Purpose: Multicentric osteolysis nodulosis and arthropathy (MONA) syndrome is a rare autosomal recessive skeletal dysplasia. Caused by mutations in the matrix metalloproteinase 2 gene (MMP2) on chromosome 16q12, this syndrome has infrequently been associated with ophthalmic manifestations. Corneal opacities have been reported but not described or documented in detail.

Methods: Complete ophthalmologic examination and multimodal anterior segment imaging were used to characterize the corneal findings in a patient with MONA syndrome.

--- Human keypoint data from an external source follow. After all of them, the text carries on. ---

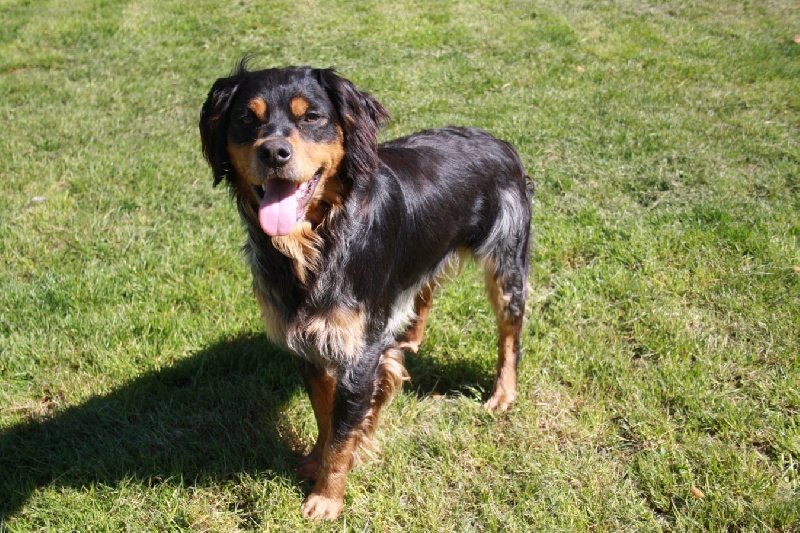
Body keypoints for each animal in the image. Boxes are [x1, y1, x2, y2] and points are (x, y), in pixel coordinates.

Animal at [199, 61, 532, 520]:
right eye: (247, 119)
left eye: (312, 117)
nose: (273, 153)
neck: (318, 240)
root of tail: (500, 142)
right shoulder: (307, 342)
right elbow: (325, 416)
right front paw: (316, 460)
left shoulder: (358, 350)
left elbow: (343, 433)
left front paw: (326, 498)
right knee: (425, 290)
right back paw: (409, 339)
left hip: (507, 264)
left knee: (509, 335)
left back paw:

Results: A 19-year-old with MONA syndrome was referred for an eye exam based upon MONA screening recommendations. Visually insignificant peripheral corneal opacities were noted. Anterior segment optical coherence tomography (AS-OCT) demonstrated posterior stromal and endothelial hyperreflectivity. Confocal microscopy demonstrated an acellular peripheral endothelium with a normal central endothelium.

Conclusions: Corneal opacities can occur with MONA syndrome, which is caused by mutations in the MMP2 gene. In the patient presented here, the corneal opacities are peripheral, deep stromal, with sparing of the anterior stroma and epithelium.

多中心骨溶解结节病和关节病 (MONA) 后角膜翳的多模态成像。
目的:多中心溶骨性结节病和关节病(MONA)综合征是一种罕见的常染色体隐性遗传骨骼发育不良症。该综合征由染色体 16q12 上的基质金属蛋白酶 2 基因(MMP2)突变引起,很少与眼部表现相关。角膜混浊已有报道,但没有详细描述或记录:方法:对一名MONA综合征患者进行全面的眼科检查和多模态眼前节成像,以确定角膜检查结果的特征:结果:一名19岁的MONA综合征患者根据MONA筛查建议接受了眼科检查。结果:一名19岁的MONA综合征患者根据MONA筛查建议接受了眼科检查。前段光学相干断层扫描(AS-OCT)显示后基质和内皮高反射。共焦显微镜显示周边内皮无细胞,而中央内皮正常:结论:MONA 综合征是由 MMP2 基因突变引起的,患者可出现角膜混浊。在本例患者中,角膜翳是周边、深层基质性的,前基质和上皮细胞不受影响。
本文章由计算机程序翻译,如有差异,请以英文原文为准。